Dispersal assays were conducted on 90 mm Petri plate arenas with 30 mL of 2% water agar. Trials were conducted either in arenas without sand (agar only) or on plates that had been surface sprinkled with 0.5 g of air-dry sieved commercial play sand (sand + agar), as described above. Deconditioned IJs (IJs kept in the absence of pheromone in water at 14 °C for 4 days) were treated as described above. Individual 550 µL IJ suspensions were then filtered through a 25 mm diameter P8 filter paper disc (Fisher Scientific, Pittsburgh, PA) by vacuum. IJs were applied to the plate by gently pressing the filter paper disc on the center of the agar surface. The disc was then removed, leaving the IJs behind; if a dish was to receive sand, the sand was then sprinkled over the agar surface. The assay temperature was 22 °C.

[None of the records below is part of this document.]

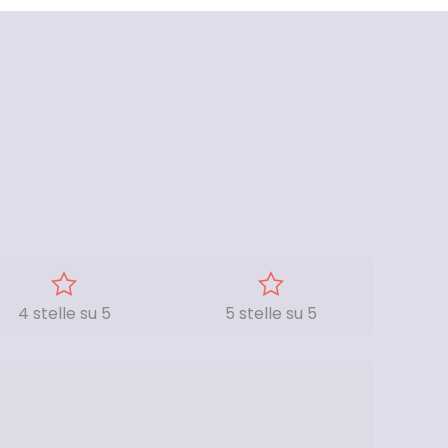
4 stelle su 5
5 stelle su 5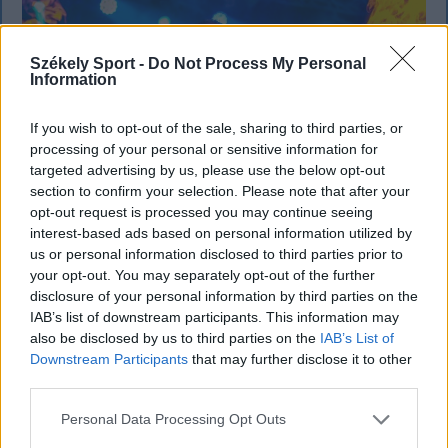
Székely Sport -
Do Not Process My Personal
Information
If you wish to opt-out of the sale, sharing to third parties, or
processing of your personal or sensitive information for
targeted advertising by us, please use the below opt-out
section to confirm your selection. Please note that after your
opt-out request is processed you may continue seeing
interest-based ads based on personal information utilized by
us or personal information disclosed to third parties prior to
KRÓNIKA
your opt-out. You may separately opt-out of the further
disclosure of your personal information by third parties on the
Büntetőfeljelentést tett Majka ügyvédje
IAB’s list of downstream participants. This information may
also be disclosed by us to third parties on the
IAB’s List of
a romániai telefonszámról érkezett
Downstream Participants
that may further disclose it to other
fenyegetés miatt
third parties.
Büntetőfeljelentést tett csütörtökön Majka
Personal Data Processing Opt Outs
romániai jogi képviselője a sepsiszentgyörgyi Sic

S. carpocapsae IJs were allowed to disperse across the surface of the 90 mm arena for 30 minutes; at the conclusion of the test, 30 mm and 59 mm diameter stainless steel rings were used to separate the inner, middle, and outer “rings” of the arena. IJs were washed from each of the separate rings, as well as from the lid of the arena, and counted under a stereomicroscope. A dispersal index was determined for each arena, using the number of IJs found in the outermost ring (“Outer”), the number found in the middle ring (“Middle”) and the total number of IJs recovered from the surface of the arena (“Total” – note that while this number includes Inner, Middle, and Outer IJs, it excludes IJs found on the lid, see statistical analysis section below). The formula used to calculate the Dispersal Index was ((59*Outer) + (30*Middle))/Total. Assays were conducted twice, with 3 replicate plates per treatment (factorial combination of +/− pheromone, +/− sand) per run; a total of 24 plates were assessed.

Cross species test to determine whether S. carpocapsae IJs respond to pheromones from infected host cadavers of other EPN species

S. carpocapsae IJs were rinsed 3 times and tested for quiescence using the dispersal assay described in “dispersal assays and quantification” described above when exposed to physiologically relevant concentration of dispersal pheromone extracts from consumed host cadavers of S. carpocapsae (positive control), S. feltiae, S. scapterisci, S. riobrave, S. glaseri, S. diaprepesi, H. bacteriophora, H. indica, H. floridensis, and water (negative control) on day 0. Assays were conducted twice, with either 4 or 5 replicate plates per treatment per run; a total of 90 plates were assessed in Fig. 7A. Assays conducted at 21.5 ± 1 °C. Since pheromone treated IJs did not show a quiescent period, they were allowed to disperse 30 min. Five replicates for each treatment were quantified for dispersal (a total of 50 plates) in Fig. 7B. ANOVA and Tukeys HSD test was done for pairwise comparisons (Supplemental Table 8A–C).

Statistical analysis

Linear regression, ANOVA, Tukey’s Honestly Significant Difference (HSD), or Students’ t-tests were used to determine statistical differences using R version 3.6.1 (or 3.5.1) run in R Studio. Details of statistical analysis are in the Supplemental Methods.